• **Saved data entries**
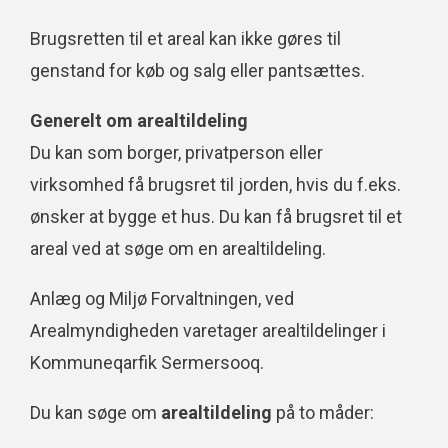
Brugsretten til et areal kan ikke gøres til
genstand for køb og salg eller pantsættes.
Generelt om arealtildeling
Du kan som borger, privatperson eller
virksomhed få brugsret til jorden, hvis du f.eks.
ønsker at bygge et hus. Du kan få brugsret til et
areal ved at søge om en arealtildeling.
Anlæg og Miljø Forvaltningen, ved
Arealmyndigheden varetager arealtildelinger i
Kommuneqarfik Sermersooq.
Du kan søge om
arealtildeling
på to måder:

• **Task description**
Write out the lines of the records exactly, starting at the one holding "genstand for køb og salg eller pantsættes." and ending with the last line, and include no others.

• **Exercise result**
genstand for køb og salg eller pantsættes.
Generelt om arealtildeling
Du kan som borger, privatperson eller
virksomhed få brugsret til jorden, hvis du f.eks.
ønsker at bygge et hus. Du kan få brugsret til et
areal ved at søge om en arealtildeling.
Anlæg og Miljø Forvaltningen, ved
Arealmyndigheden varetager arealtildelinger i
Kommuneqarfik Sermersooq.
Du kan søge om
arealtildeling
på to måder:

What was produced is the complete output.